Texto del ejercicio |
···

El móvil me alerta con un titular en el que el gobierno advierte que los días de pedagogía sobre el estado de alarma se han acabado. ¿De verdad es necesario ese tono totalitario cuando en todas las comunidades tenemos un vecino sobreactuando y sacando el pequeño militar que lleva dentro? Porque la solidaridad se intensifica en momentos de crisis, pero la incertidumbre y el miedo también hacen un trabajo inversamente proporcional. Lección que nos enseñaron nuestras madres y abuelas de lo acontecido en las guerras del siglo pasado contra el fascismo.

Mientras los gobiernos de Grecia y la Unión Europea confinan a miles de personas refugiadas en los campos de las islas, hacinadas y sin agua, en otros lugares de esa misma Europa nos lavamos las manos compulsivamente, a un metro de distancia de una realidad que nos señala, aunque queramos ponerle distancia.

···

Registros |
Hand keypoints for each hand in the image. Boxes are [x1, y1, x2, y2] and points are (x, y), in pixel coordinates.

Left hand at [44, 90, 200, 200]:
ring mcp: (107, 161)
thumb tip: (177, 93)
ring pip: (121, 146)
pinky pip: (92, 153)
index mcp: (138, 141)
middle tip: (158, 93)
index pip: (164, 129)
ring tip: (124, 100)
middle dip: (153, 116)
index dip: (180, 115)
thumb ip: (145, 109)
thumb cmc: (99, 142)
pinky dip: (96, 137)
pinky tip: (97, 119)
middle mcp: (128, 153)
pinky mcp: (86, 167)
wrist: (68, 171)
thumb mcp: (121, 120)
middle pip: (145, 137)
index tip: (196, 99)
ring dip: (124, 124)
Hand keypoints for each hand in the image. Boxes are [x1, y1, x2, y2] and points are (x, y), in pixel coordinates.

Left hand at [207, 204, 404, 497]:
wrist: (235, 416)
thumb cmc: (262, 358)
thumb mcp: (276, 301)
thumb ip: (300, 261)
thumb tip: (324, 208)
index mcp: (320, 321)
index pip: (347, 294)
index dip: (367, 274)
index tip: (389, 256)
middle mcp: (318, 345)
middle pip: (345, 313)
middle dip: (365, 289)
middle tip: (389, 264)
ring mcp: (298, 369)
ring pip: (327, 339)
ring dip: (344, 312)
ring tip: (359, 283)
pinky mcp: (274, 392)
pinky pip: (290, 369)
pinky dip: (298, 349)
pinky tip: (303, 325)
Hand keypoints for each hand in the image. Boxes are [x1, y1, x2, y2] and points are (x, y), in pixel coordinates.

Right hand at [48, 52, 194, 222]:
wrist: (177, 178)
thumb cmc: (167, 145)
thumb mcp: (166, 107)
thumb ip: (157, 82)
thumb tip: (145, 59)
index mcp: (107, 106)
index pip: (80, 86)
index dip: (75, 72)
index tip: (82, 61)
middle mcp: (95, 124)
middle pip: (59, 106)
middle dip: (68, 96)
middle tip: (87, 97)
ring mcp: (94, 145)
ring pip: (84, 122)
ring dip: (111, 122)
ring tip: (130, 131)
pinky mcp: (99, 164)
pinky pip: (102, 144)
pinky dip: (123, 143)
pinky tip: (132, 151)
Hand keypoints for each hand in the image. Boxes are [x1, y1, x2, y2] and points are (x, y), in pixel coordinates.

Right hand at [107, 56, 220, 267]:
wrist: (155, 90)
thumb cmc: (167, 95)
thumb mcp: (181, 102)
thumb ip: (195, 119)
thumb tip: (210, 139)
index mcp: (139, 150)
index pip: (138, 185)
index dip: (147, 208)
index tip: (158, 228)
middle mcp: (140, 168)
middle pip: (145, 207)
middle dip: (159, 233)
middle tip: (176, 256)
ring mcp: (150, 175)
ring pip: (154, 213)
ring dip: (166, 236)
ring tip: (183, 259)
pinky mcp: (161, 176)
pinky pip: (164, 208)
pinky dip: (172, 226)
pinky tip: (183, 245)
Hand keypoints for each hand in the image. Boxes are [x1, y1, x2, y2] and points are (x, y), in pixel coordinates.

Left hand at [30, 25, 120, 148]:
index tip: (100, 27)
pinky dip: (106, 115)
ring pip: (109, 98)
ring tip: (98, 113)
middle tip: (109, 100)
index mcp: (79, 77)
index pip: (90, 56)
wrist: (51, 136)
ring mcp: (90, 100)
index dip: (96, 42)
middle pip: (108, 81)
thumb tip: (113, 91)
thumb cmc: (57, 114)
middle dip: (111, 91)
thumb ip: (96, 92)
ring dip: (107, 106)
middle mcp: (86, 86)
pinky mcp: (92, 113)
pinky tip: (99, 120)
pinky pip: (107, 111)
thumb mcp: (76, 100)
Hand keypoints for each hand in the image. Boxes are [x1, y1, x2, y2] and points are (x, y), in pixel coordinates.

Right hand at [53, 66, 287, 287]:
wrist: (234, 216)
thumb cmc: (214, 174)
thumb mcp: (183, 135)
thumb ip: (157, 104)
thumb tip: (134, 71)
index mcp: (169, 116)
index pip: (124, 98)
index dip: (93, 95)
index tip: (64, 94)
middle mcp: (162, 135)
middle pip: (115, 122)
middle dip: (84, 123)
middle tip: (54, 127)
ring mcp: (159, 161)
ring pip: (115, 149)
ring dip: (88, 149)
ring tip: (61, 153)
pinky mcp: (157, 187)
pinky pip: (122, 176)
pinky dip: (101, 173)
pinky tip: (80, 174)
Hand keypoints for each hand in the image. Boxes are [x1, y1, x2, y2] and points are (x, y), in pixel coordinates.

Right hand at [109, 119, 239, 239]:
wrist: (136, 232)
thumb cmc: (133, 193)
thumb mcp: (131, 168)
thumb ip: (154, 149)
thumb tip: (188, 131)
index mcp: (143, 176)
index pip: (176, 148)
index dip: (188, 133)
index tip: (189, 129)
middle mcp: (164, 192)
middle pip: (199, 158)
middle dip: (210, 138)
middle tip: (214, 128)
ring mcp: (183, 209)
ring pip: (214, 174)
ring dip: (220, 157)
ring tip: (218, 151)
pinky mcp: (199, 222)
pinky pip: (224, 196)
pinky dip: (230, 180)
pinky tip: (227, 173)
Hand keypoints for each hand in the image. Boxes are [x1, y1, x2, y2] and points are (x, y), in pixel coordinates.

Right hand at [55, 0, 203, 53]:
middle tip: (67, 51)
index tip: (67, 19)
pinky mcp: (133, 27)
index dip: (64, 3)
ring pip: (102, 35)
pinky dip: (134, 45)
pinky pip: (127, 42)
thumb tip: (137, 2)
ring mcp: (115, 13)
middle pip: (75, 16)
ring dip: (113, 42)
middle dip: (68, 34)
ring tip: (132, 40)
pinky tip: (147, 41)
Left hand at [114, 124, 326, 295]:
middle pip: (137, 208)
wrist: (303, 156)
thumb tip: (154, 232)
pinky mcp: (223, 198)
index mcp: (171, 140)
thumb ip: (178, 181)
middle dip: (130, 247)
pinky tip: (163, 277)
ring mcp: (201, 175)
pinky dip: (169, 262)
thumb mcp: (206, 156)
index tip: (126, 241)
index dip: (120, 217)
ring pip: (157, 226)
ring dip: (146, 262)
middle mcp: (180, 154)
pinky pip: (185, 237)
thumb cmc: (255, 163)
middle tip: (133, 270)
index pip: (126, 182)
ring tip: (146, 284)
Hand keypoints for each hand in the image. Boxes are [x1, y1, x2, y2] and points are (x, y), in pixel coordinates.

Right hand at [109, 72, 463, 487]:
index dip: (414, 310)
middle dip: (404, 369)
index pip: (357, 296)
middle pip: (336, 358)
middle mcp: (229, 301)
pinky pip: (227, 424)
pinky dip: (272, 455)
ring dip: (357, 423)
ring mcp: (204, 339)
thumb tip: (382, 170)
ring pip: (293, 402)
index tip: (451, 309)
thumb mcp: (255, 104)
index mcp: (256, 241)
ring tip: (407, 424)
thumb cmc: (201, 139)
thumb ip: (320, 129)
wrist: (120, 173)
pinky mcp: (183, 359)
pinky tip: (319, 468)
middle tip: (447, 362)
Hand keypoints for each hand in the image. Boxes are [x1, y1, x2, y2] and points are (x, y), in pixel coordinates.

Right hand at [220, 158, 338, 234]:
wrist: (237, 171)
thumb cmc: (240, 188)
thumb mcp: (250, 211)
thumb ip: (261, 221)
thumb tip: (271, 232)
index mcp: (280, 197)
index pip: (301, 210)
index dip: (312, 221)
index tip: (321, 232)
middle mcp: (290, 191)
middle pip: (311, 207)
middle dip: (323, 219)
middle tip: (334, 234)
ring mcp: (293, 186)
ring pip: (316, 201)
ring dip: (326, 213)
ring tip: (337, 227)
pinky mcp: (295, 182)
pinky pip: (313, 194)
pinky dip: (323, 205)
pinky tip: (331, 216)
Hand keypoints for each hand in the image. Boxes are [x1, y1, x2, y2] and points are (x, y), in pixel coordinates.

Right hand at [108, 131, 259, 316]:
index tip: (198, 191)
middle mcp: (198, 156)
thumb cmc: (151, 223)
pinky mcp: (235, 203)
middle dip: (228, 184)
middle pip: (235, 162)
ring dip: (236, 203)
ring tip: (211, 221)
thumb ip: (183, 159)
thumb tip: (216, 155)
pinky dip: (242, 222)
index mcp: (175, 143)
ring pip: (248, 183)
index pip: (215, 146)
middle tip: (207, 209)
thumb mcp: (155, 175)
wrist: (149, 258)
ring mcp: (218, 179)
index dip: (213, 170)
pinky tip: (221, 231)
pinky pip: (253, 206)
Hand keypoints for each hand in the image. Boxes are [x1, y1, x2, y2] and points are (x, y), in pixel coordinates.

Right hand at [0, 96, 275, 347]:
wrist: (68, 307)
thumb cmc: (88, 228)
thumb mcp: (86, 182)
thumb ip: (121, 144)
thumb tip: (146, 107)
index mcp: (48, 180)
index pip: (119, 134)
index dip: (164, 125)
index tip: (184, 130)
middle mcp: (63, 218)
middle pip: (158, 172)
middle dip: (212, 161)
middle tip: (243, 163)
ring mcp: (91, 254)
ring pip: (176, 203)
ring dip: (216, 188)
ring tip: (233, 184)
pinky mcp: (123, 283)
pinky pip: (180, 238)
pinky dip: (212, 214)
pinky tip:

···

Consignas |
a. Indique si cada afirmación concuerda con el texto del ejercicio y cite las palabras que lo demuestran: (i) El titular que recibe el móvil anuncia que se han acabado los días de pedagogía sobre el estado de alarma. (ii) Las personas refugiadas de los campos de las islas tienen agua suficiente. (iii) La lección sobre las guerras del siglo pasado contra el fascismo procede de las madres y abuelas.
b. Según el texto del ejercicio, ¿qué gobiernos confinan a miles de personas refugiadas en los campos de las islas?

Soluciones |
a.
(i) Sí: «el gobierno advierte que los días de pedagogía sobre el estado de alarma se han acabado».
(ii) No: «hacinadas y sin agua».
(iii) Sí: «Lección que nos enseñaron nuestras madres y abuelas de lo acontecido en las guerras del siglo pasado contra el fascismo».

b. Los gobiernos de Grecia y la Unión Europea.